Liputan6.com, Jakarta - Komisi Pemberantasan Korupsi (KPK) berencana membentuk Kedeputian Intelijen dalam struktur organisasi dan tata kerja atau OTK lembaga antirasuah tersebut.
"Sudah kami sampaikan dalam arah kebijakan bahwa harus ada satu bagian, satu kedeputian, yang kemudian nanti kami akan sesuaikan OTK-nya menjadi Kedeputian Intelijen," ujar Ketua KPK Setyo Budiyanto seperti dilansir Antara, Rabu (19/11).
Advertisement
Menurut Setyo, Kedeputian Intelijen di KPK akan melengkapi struktur organisasi lembaga antirasuah tersebut, seperti aparat penegak hukum yang lain hingga pihak swasta.
Selain itu, Kedeputian Intelijen dibutuhkan di KPK karena mempertimbangkan adanya komunitas intelijen di tanah air.
"Intelijen di KPK diperlukan karena selain komunitas, ya bisa dikatakan juga sebagai mata dan telinga pimpinan," katanya.

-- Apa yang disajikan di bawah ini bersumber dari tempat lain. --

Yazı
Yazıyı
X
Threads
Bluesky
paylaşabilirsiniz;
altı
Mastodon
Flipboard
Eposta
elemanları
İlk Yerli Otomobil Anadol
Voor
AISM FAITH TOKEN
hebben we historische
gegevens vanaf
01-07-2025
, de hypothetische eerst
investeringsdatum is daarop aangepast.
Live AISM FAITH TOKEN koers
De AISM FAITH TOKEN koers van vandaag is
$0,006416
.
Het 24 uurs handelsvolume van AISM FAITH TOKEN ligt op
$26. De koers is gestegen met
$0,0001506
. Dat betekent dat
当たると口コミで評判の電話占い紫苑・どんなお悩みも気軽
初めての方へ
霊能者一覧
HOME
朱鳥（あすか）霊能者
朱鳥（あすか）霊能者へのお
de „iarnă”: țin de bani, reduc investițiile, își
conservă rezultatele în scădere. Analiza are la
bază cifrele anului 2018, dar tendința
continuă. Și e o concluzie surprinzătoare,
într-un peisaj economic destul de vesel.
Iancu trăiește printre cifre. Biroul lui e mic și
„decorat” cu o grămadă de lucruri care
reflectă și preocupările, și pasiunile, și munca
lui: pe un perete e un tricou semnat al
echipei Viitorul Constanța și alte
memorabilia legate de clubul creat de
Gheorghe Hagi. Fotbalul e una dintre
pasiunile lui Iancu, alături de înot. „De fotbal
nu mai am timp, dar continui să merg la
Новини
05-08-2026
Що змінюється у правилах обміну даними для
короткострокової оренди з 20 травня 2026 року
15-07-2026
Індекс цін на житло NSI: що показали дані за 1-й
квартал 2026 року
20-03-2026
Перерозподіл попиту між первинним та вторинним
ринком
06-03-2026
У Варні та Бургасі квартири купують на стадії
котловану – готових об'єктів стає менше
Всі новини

Dukung Tugas Pemberantasan Korupsi
Oleh sebab itu, lanjut Setyo, Kedeputian Intelijen tetap dapat mendukung tugas-tugas pemberantasan tindak pidana korupsi.
Setyo mengisyaratkan pembentukan Kedeputian Intelijen di lembaga antirasuah akan dibantu Sekretaris Jenderal KPK Cahya Hardianto Harefa.
"Mudah-mudahan nanti yang dilakukan oleh Pak Sekjen bisa berhasil hanya untuk perubahan nomenklatur. Nanti masalah tugas, job desk-nya (job description atau penjelasan tugas), dan lain-lain akan disesuaikan dengan nomenklatur yang ada," katanya.
Peraturan KPK
Berdasarkan Peraturan KPK Nomor 7 Tahun 2020 tentang Organisasi Tata Kerja (OTK) KPK, saat ini struktur organisasi lembaga antirasuah tersebut terdiri atas lima kedeputian, yakni Kedeputian Pendidikan dan Peran Serta Masyarakat, Kedeputian Pencegahan dan Monitoring, Kedeputian Penindakan dan Eksekusi, Kedeputian Koordinasi dan Supervisi, serta Kedeputian Informasi dan Data.